Recorrimos el resto de la casa avanzando por el pasillo que comunicaba al fondo. A un lado estaba la cocina, al otro el escritorio y el baño. Durante el trayecto nos fuimos encontrando con familiares a los que fuimos saludando: tías y tíos, primos, amigos de la familia... Finalmente llegamos al patio, donde estaba el grueso de la gente. Los que estaban fuera se volvieron para vernos llegar, los que estaban dentro nos seguían como enuna procesión.

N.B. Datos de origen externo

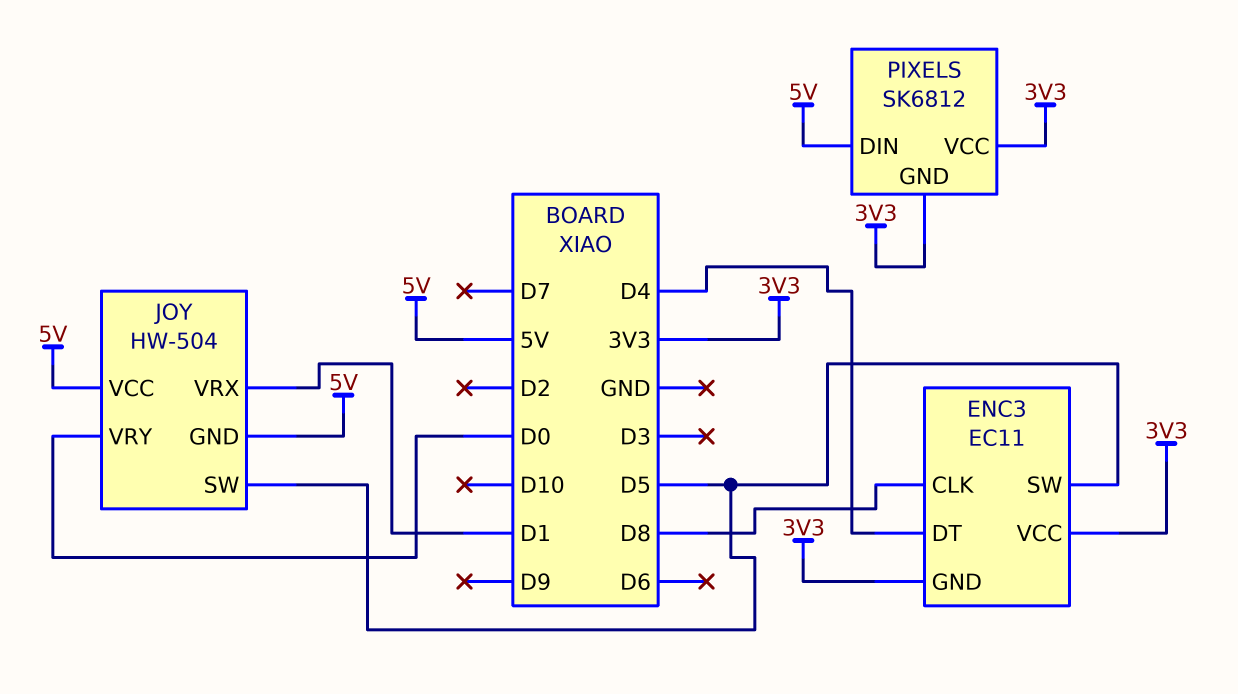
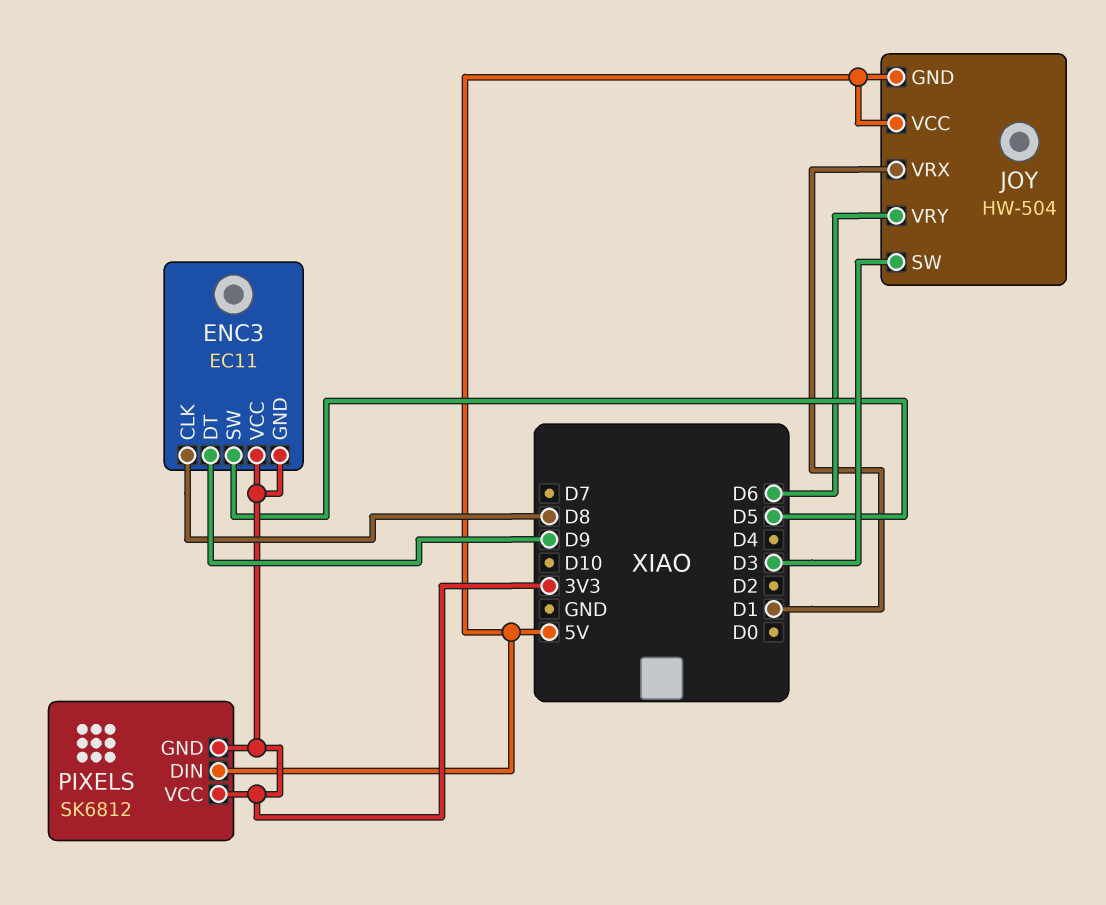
ENC3 pin DT: D4 -> D9
JOY pin SW: D5 -> D3
JOY pin VRY: D0 -> D6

Hubo abrazos, chistes acerca de nuestra llegada tarde (muy caracteristico en mi esposa), las mujeres más sensibles soltaron lágrimas a rabiar y con sus manos se tapaban la boca con nerviosismo. El murmullo se generalizó, hubo comentarios, cuando él asomó entre algunos y nos sonrió, con esa sonrisa bonachonaque poseía, y de pronto, el silencio cayó como una cortina. Quedamos envueltos por un silencio denso, casi palpable y avanzamos, avanzó mi esposa aturdida.
Mi suegro estaba sentado en la punta de la mesa, una larga tabla apoyada sobre unos caballetes, la mesa que solía armar para las fiestas o los asados muy concurridos. Estaba igual que siempre, con su barba canosa y su corte de pelo a la media americana, con lo spirinchos parados en la parte superior. Estaba vestido con una chomba colr bordó, un pantalón gris y sus zapatillas de tenis blancas con tiras verdes. Estaba vestido igual que la última vez que lo habíamos visto. Era increible verlo allí, tal cual, tan lleno de vida. En el momento en que irrumpimos en el patio estaba mirando unas fotos viejas con algunos parientes. Alzó la vista y se quitó los lentes de ver de cerca que se montaba en la punta de la nariz.
Allí mi señora no pudo contener más las lágrimas que tanto había luchado por contener. ¿De qué servía mantener la compostura? ¿De qué servía aparentar que la situación no la afectaba si era lo más lindo del mundo que te afectara esa situación? Los humanos a veces somos muy estúpidos avergonzándonos o sientiendonos débiles al exponer nuestros sentimientos frente a otros. Ambos, padre e hija se fundieron en un abrazo eterno, de esos que muy pocas veces se da la gente, y luego él me abrazó a mí.